Nadat zijn partij bij de federale parlementsverkiezingen van 1993 12 procent van de stemmen had gekregen, voerde Djindjic als partijvoorzitter onderhandelingen met Milosevic over de vorming van een zakenkabinet. Djindjic kreeg het verwijt dat hij zijn democratische principes opzij zou schuiven om maar aan de macht te komen.
Na het einde van de oorlogen in Kroatië en in Bosnië-Hercegovina vormde Djindjic in 1996 samen met onder anderen Vuk Draskovic het brede oppositieblok ’Zajedno’ (’Samen’), dat een einde moest maken aan de enorme macht van Milosevic en zijn partij. In november van dat jaar werd Djindjic tijdens de gemeenteraadsverkiezingen gekozen tot burgemeester van Belgrado.
Nadat Milosevic de verkiezingsresultaten weigerde te erkennen, volgden er massale straatprotesten die 88 dagen duurden. Milosevic ging uiteindelijk door de knieën en in februari 1997 werd Djindjic geïnstalleerd als de eerste niet-communistische burgemeester van Belgrado.

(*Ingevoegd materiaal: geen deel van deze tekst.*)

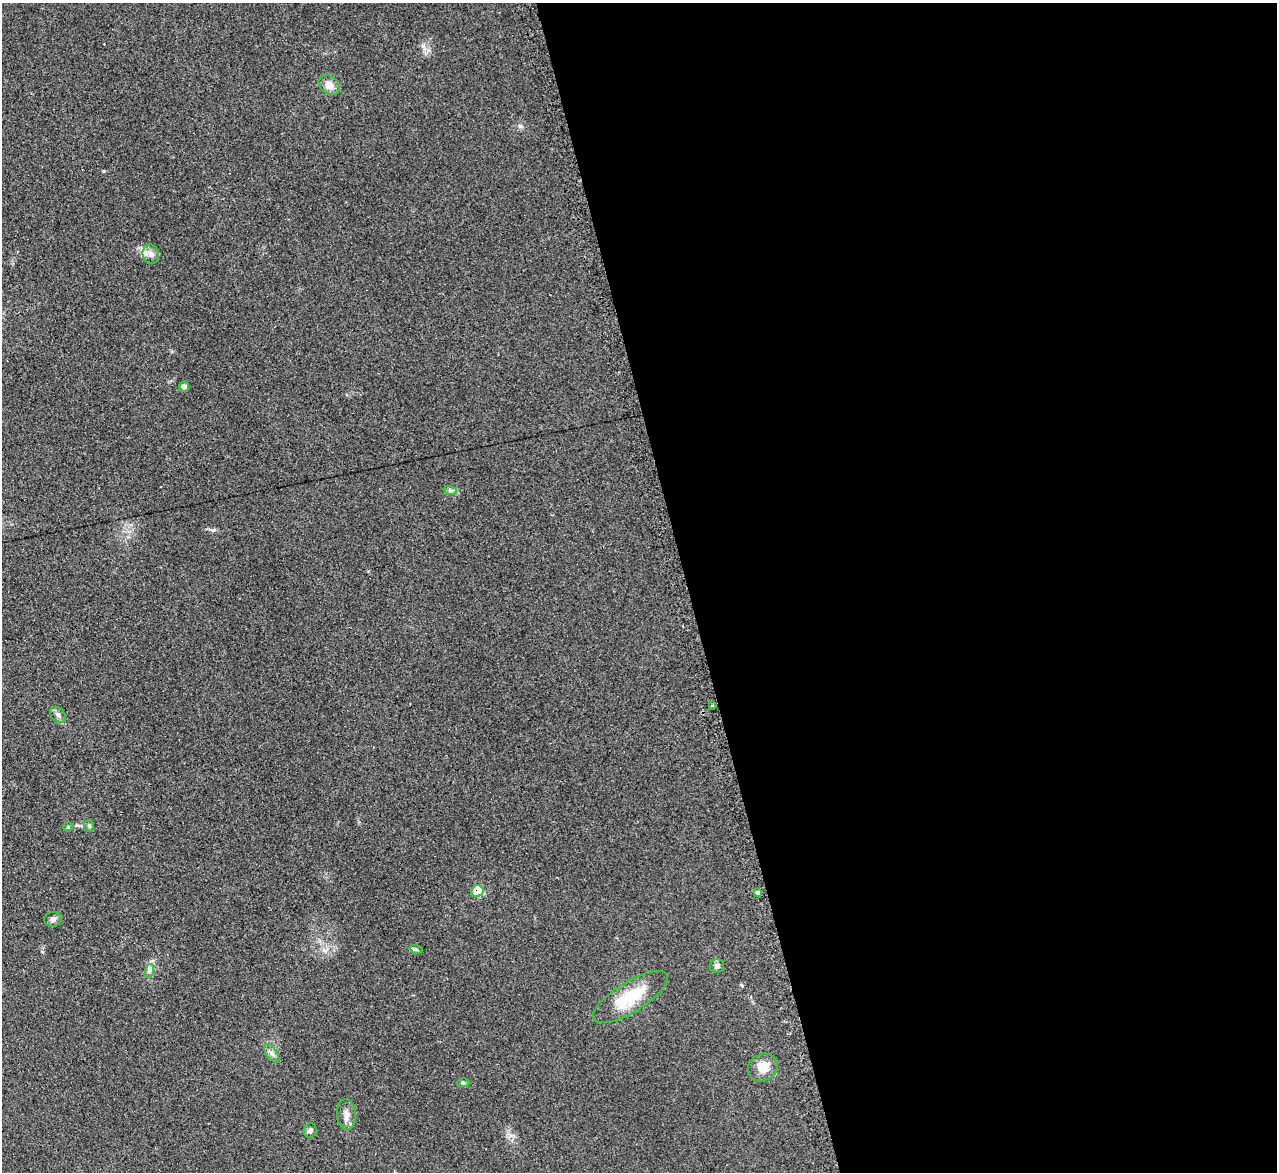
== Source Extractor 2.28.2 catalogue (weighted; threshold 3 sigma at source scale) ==
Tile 8 of 4 x 4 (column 4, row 2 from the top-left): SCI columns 3845-5119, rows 2603-3772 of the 5128 x 5082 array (HDU 1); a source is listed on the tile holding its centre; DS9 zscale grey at full resolution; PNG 1279 x 1174 px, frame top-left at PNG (2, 3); each listed source drawn as its Kron ellipse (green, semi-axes under 4 px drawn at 4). Shown black and unused: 46% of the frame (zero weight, under 2 of 3 exposures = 2% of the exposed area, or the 3 px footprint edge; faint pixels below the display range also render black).
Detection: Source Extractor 2.28.2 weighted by HDU 2 'WHT'; one run over the whole footprint, this tile lists its part. Background 0.221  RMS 0.015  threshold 0.0671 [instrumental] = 3 sigma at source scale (4.5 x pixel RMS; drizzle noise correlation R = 1.50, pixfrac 1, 0.05/0.05 arcsec/px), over >= 5 px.
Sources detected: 21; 1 cosmic-ray / hot-pixel residue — neither listed nor drawn; the other 20 listed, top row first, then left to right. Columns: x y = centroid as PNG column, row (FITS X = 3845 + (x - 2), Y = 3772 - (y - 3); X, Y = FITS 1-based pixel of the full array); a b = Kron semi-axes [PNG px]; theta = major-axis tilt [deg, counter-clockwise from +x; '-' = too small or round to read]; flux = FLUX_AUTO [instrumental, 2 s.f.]
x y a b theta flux
329 85 12 8 -37 13
151 254 10 8 -74 7.5
184 387 5 5 - 6.6
450 490 7 4 -19 2.9
712 706 4 3 - 1.6
58 715 9 6 -41 5.3
89 826 6 5 - 2.5
68 827 4 4 - 1.5
477 891 6 5 - 66
758 893 4 3 - 15
53 919 9 7 9 4.6
416 949 7 4 -19 2.8
717 966 7 6 - 4.3
149 971 7 4 71 3.4
630 997 43 15 32 60
272 1053 11 5 -55 5.4
763 1068 15 13 30 21
463 1083 6 4 -2 2
346 1114 15 9 -85 10
310 1130 7 6 - 3.7
Overlapping masked pixels (flux is a lower limit): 1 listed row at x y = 477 891
Unlisted compact peaks at least as high as the median listed source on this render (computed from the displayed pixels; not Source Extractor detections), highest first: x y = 104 171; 520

Lang duurde zijn loopbaan als burgervader echter niet. Een half jaar later zette de excentrieke Draskovic, die de gemeenteraad controleerde, Djindjic op een zijspoor. De machtsstrijd tussen de twee oppositieleiders, die een grotere hekel aan elkaar hadden dan aan Milosevic, werd zo voorlopig in het voordeel van Draskovic beslecht.
Tijdens de Kosovo-oorlog in 1999 vluchtte Djindjic naar de Joegoslavische deelrepubliek Montenegro, omdat hij naar eigen zeggen vreesde voor zijn leven. Nadat er een einde was gekomen aan de NAVO-bombardementen keerde Djindjic weer terug naar Belgrado en probeerde hij het protest tegen Milosevic nieuw leven in te blazen, in eerste instantie zonder veel succes.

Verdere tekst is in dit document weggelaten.